ÉtuŋwAŋ : Celui-Qui-Regarde

À 33 ans, Joseph Wallace veut donner un nouvel élan à sa vie de photographe. Même si dresser des portraits des notables de Pittsburgh en 1867 lui permet d’être à l’abri du besoin, des envies d’évasion et d’espaces sont de plus en plus présentes, quitte à laisser femme et enfants seuls pendant de longs mois. C’est dans le cadre d’une expédition organisée par le gouvernement américain que Joseph prend la route vers l’Ouest en compagnie de scientifiques. Leur mission : cartographier de nouveaux espaces et recenser, pourquoi pas, des nouveaux gisements de matières premières. Recruté pour mettre en images le voyage, il est bouleversé par une rencontre avec des membres de la communauté indienne des Sioux Oglalas. De retour au bercail, sa seule envie sera de repartir.

Pour ceux et celles qui pensaient ouvrir l’album en y découvrant un western épique, fait de batailles sanglantes entre cow-boys et indiens, Etunwan risque de décevoir fortement. Non, le récit imaginé par Thierry Murat est avant tout contemplatif. « Le temps n’existe pas » est l’une des paroles d’une jeune indienne. Le temps n’existe pas non plus pour le lecteur qui parcourt les images, certes statiques, mais d’une beauté saisissante. Il serait vain d’avoir la prétention de recenser tous les thèmes abordés, d’autant qu’ils sont sans doute différents suivant la sensibilité de chacun. Au-delà de la mission de témoin d’une extinction annoncée que Joseph a endossée à bras le corps, l’auteur d’Elle ne pleure pas elle chante aborde l’amitié et ses difficultés à résister au temps. Il se penche également l’intérêt de la photographie et le rapport à l’image, sujet déjà abordé cette année dans Stupor Mundi, ou encore sur le sens qu’un homme souhaite donner à sa vie.
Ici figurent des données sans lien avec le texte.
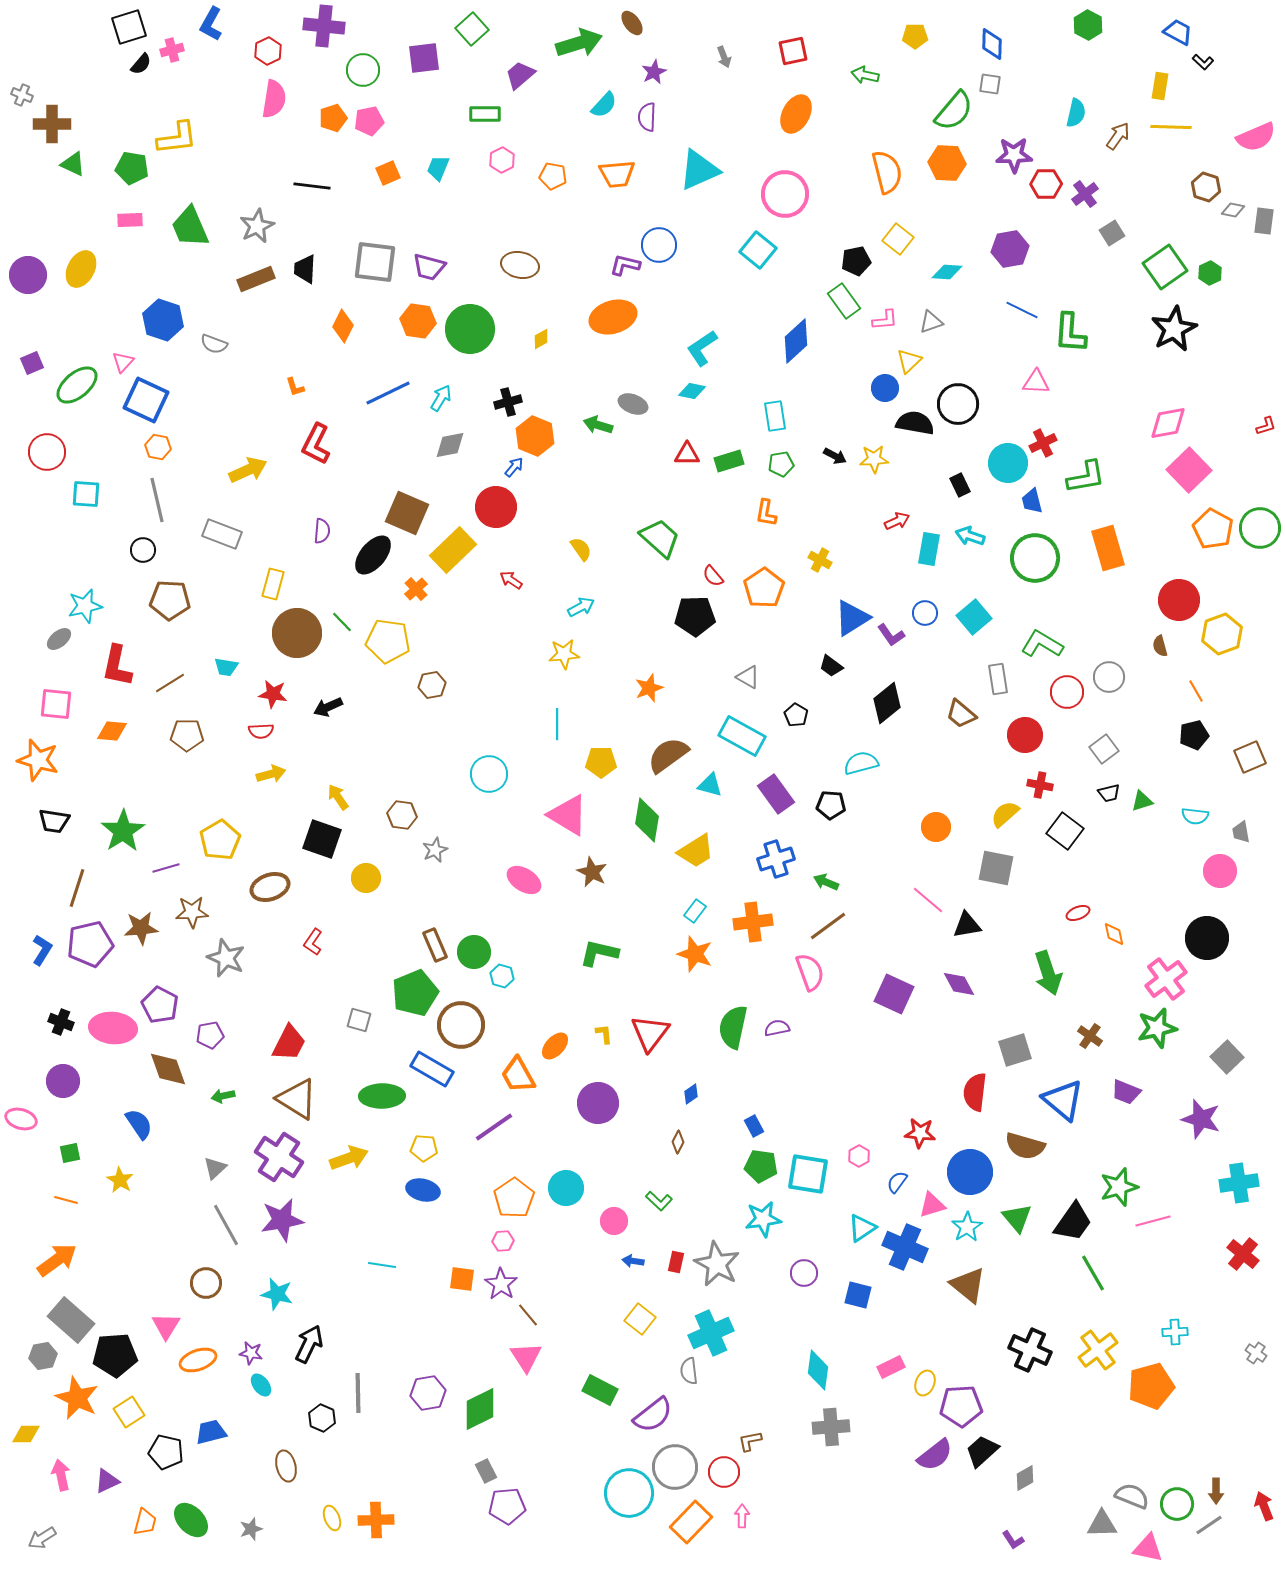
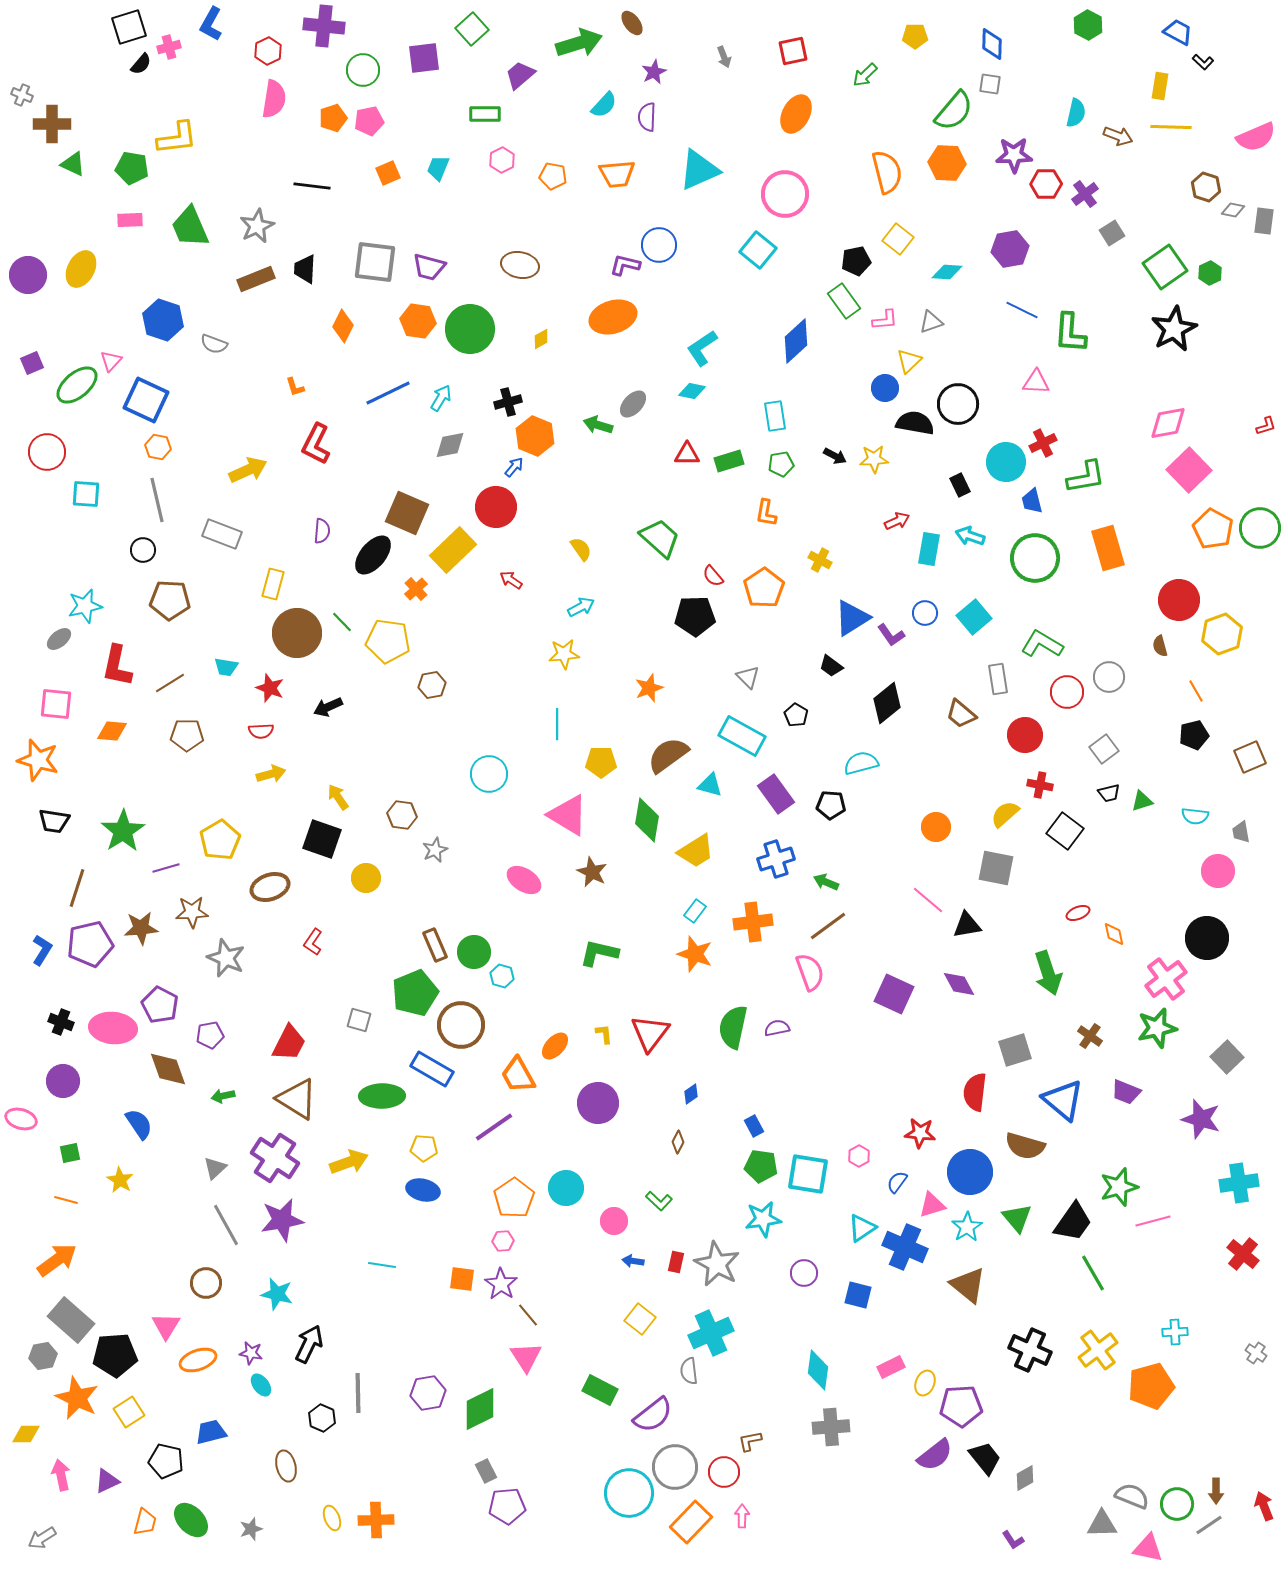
pink cross at (172, 50): moved 3 px left, 3 px up
green arrow at (865, 75): rotated 56 degrees counterclockwise
brown arrow at (1118, 136): rotated 76 degrees clockwise
pink triangle at (123, 362): moved 12 px left, 1 px up
gray ellipse at (633, 404): rotated 68 degrees counterclockwise
cyan circle at (1008, 463): moved 2 px left, 1 px up
gray triangle at (748, 677): rotated 15 degrees clockwise
red star at (273, 694): moved 3 px left, 6 px up; rotated 12 degrees clockwise
pink circle at (1220, 871): moved 2 px left
purple cross at (279, 1157): moved 4 px left, 1 px down
yellow arrow at (349, 1158): moved 4 px down
black trapezoid at (982, 1451): moved 3 px right, 7 px down; rotated 93 degrees clockwise
black pentagon at (166, 1452): moved 9 px down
Les quelques poncifs disséminées passent finalement sans difficulté. La rencontre avec Papillon, aussi romantique qu'elle soit fut, était-elle vraiment nécessaire ? Pour le premier album de Thierry Murat en solo, si les adaptations comme Les Larmes de l’Assassin ou Le vieil homme et la Mer sont mises de côté, c’est une jolie réussite. Il serait facile de reprocher des cases immobiles, manquant de dynamisme, ou des expressions trop figées. C’est au contraire par ce biais que le regard se pose, à son propre rythme, sur un paysage ou un visage, va chercher un détail passé inaperçu au premier abord, ou se détourne un moment pour laisser l’esprit vagabonder. La douceur des couleurs, généralement chaudes, renforce cette impression d’apaisement.

Album charnière dans la bibliographie de Thierry Murat, Etunwan est remarquable par la symbiose opérée entre le propos et l’image. Quasiment indispensable.